Copy out every row below word for word, omitting the pictures.
※ ※ ※
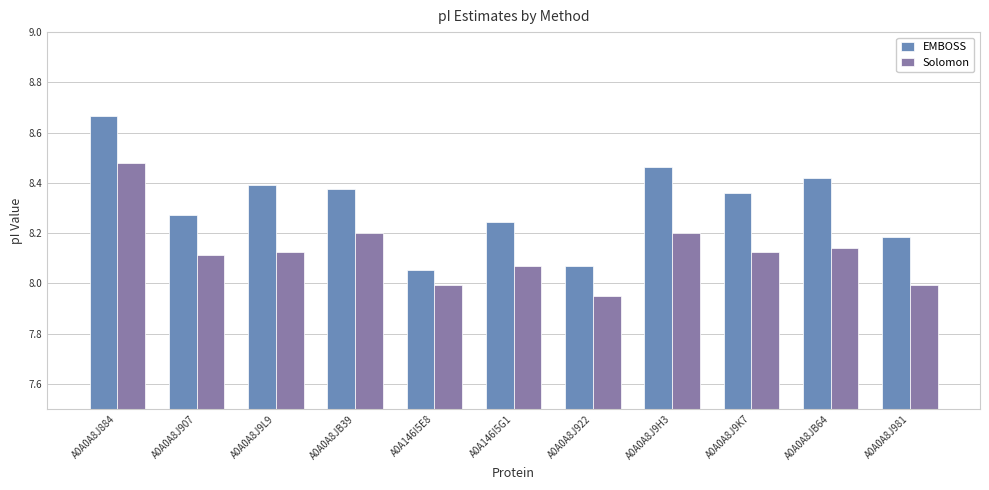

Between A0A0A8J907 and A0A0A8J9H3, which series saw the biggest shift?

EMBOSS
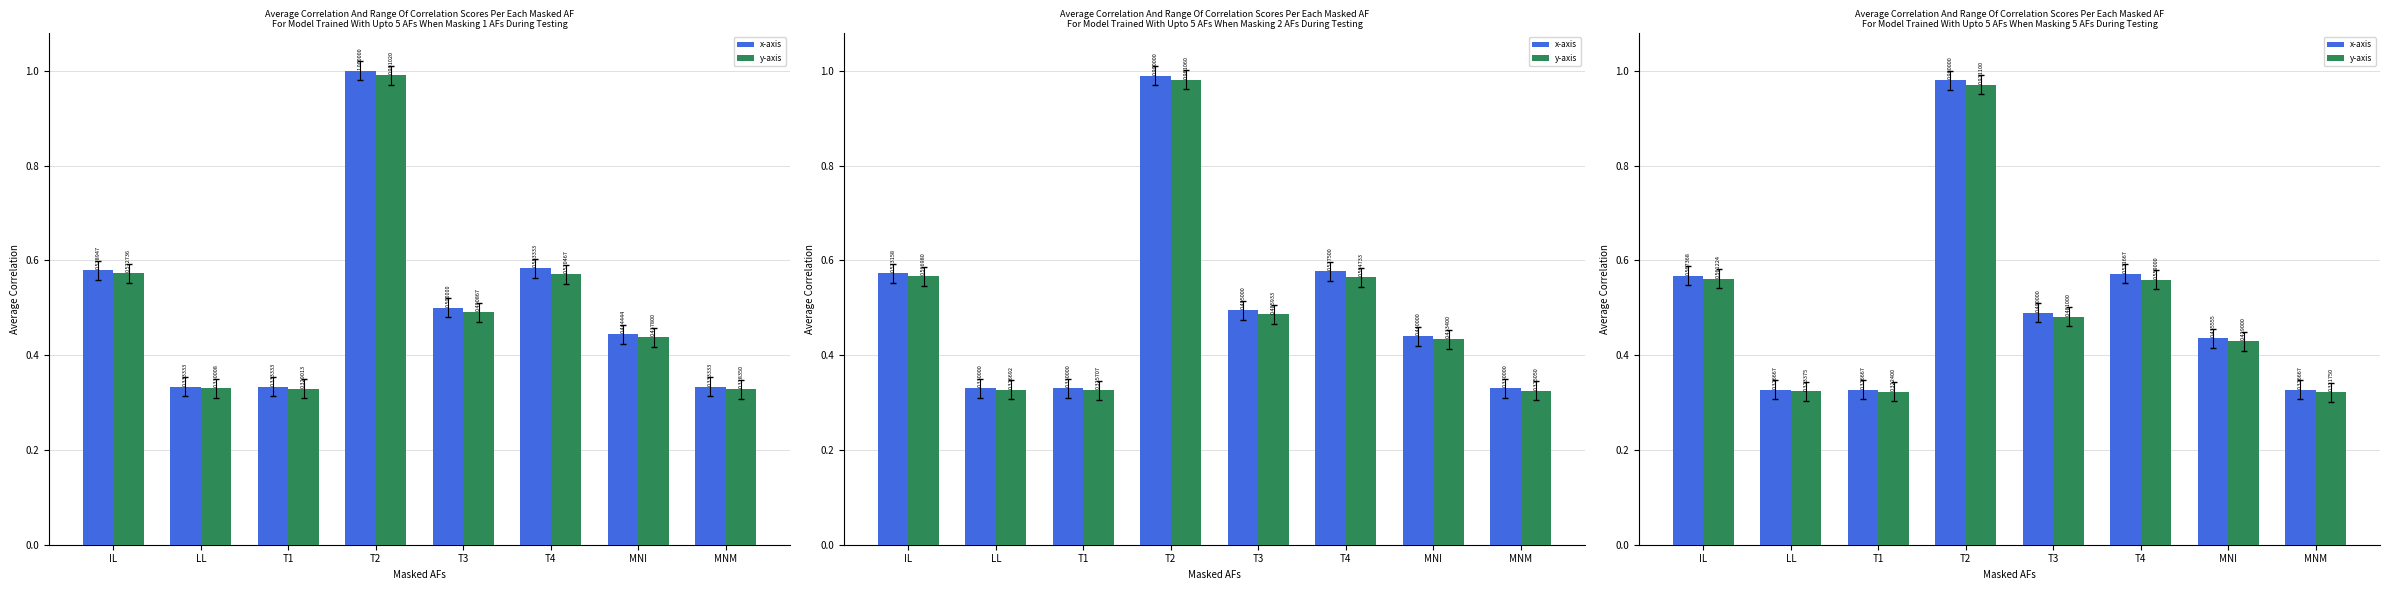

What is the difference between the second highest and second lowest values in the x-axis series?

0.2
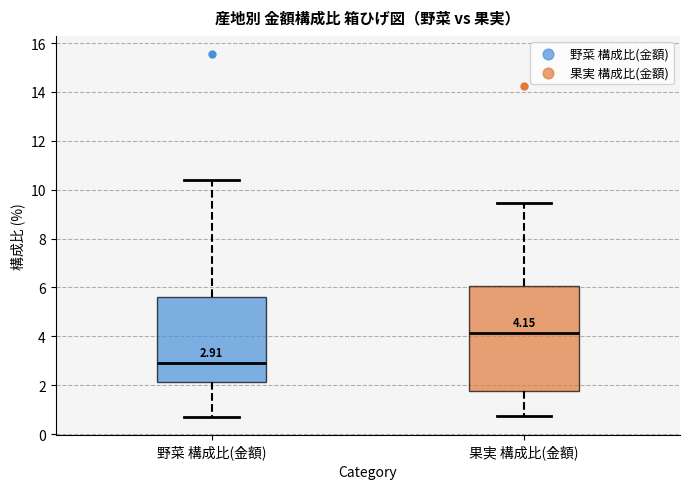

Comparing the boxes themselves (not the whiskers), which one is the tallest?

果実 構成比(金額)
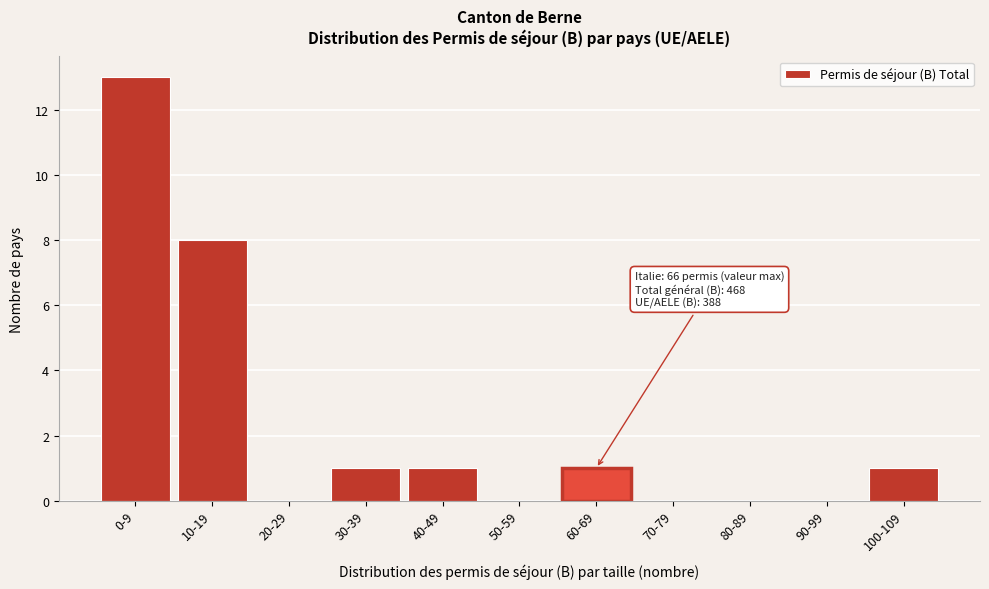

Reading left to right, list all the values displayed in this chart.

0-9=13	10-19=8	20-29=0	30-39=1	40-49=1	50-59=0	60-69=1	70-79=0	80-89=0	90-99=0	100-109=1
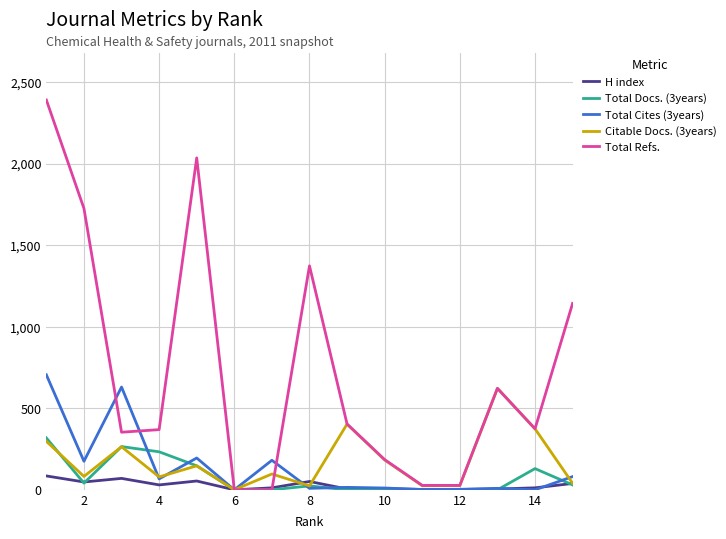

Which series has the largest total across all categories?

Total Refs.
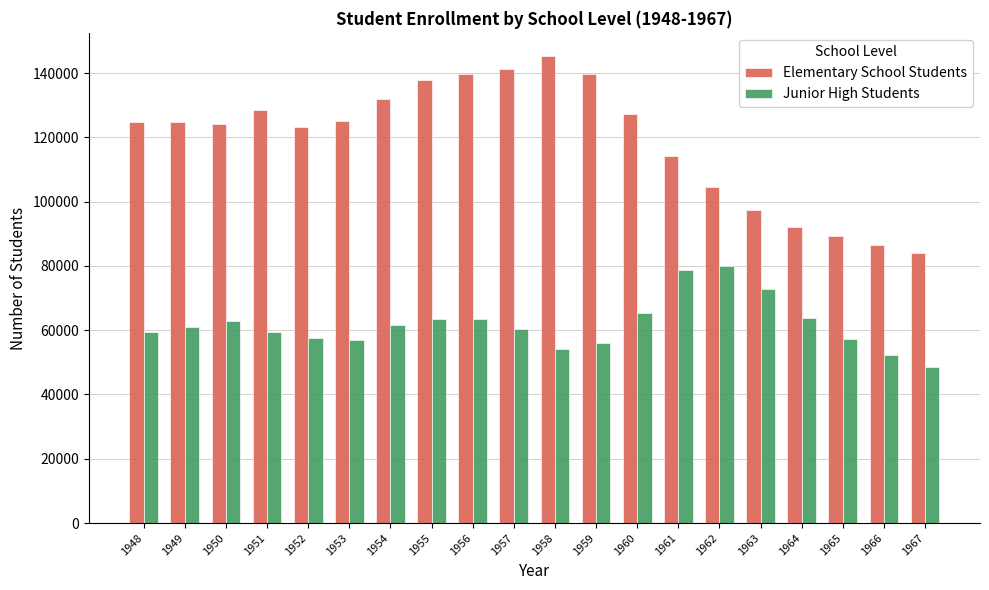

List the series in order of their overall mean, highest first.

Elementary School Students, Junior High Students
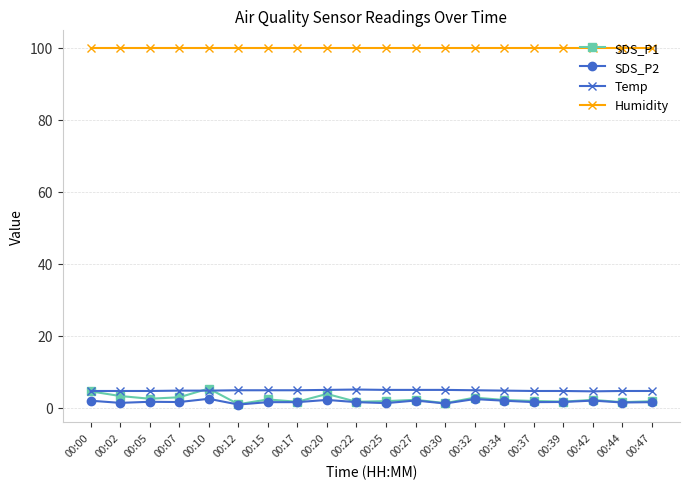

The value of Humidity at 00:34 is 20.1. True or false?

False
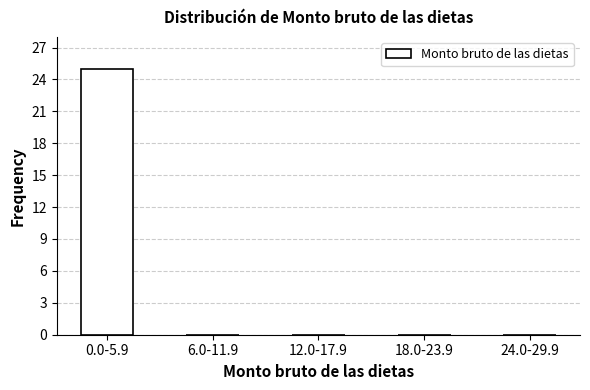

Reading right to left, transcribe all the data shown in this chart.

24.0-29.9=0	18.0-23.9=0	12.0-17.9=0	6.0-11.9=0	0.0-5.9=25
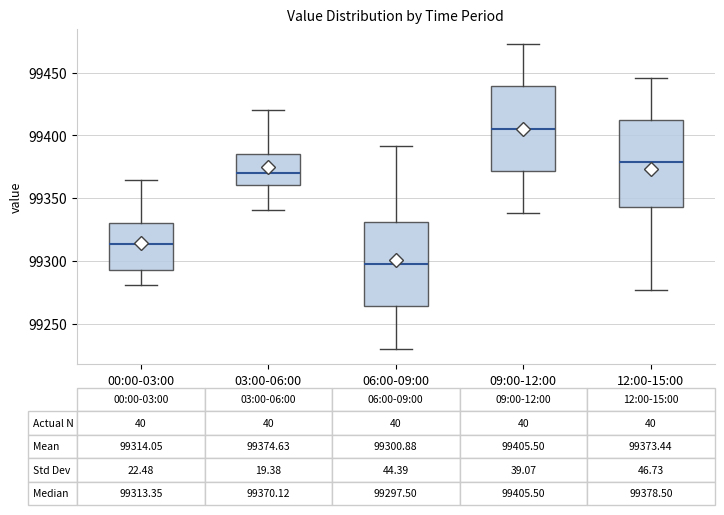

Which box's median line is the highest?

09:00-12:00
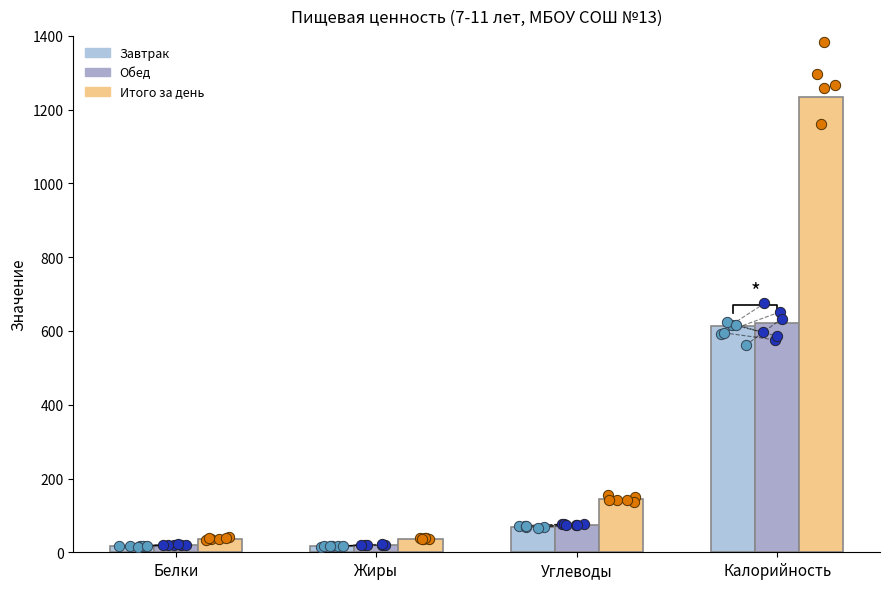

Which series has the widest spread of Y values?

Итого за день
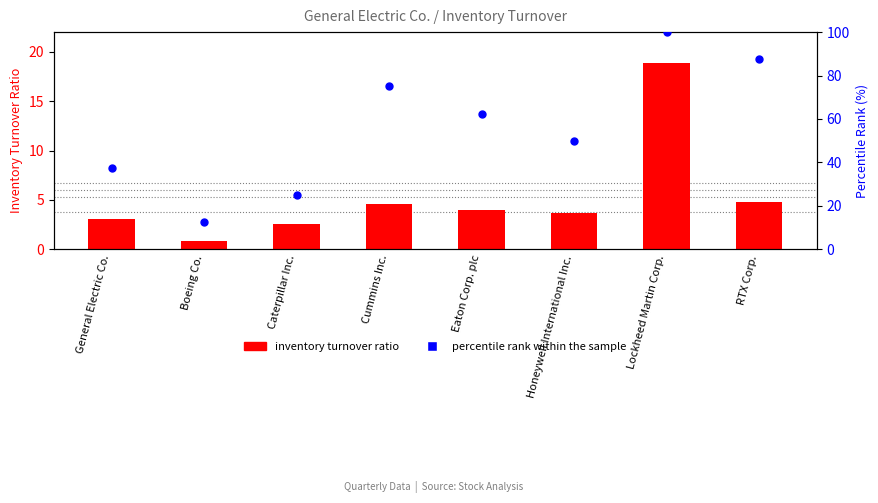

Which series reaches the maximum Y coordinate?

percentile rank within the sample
※ ※ ※
> _REPLY_:
Between A0A0A8J907 and A0A0A8J9H3, which series saw the biggest shift?

EMBOSS

What is the difference between the second highest and second lowest values in the x-axis series?

0.2

Comparing the boxes themselves (not the whiskers), which one is the tallest?

果実 構成比(金額)

Reading left to right, list all the values displayed in this chart.

0-9=13	10-19=8	20-29=0	30-39=1	40-49=1	50-59=0	60-69=1	70-79=0	80-89=0	90-99=0	100-109=1

Which series has the largest total across all categories?

Total Refs.

List the series in order of their overall mean, highest first.

Elementary School Students, Junior High Students

The value of Humidity at 00:34 is 20.1. True or false?

False

Reading right to left, transcribe all the data shown in this chart.

24.0-29.9=0	18.0-23.9=0	12.0-17.9=0	6.0-11.9=0	0.0-5.9=25

Which box's median line is the highest?

09:00-12:00

Which series has the widest spread of Y values?

Итого за день

Which series reaches the maximum Y coordinate?

percentile rank within the sample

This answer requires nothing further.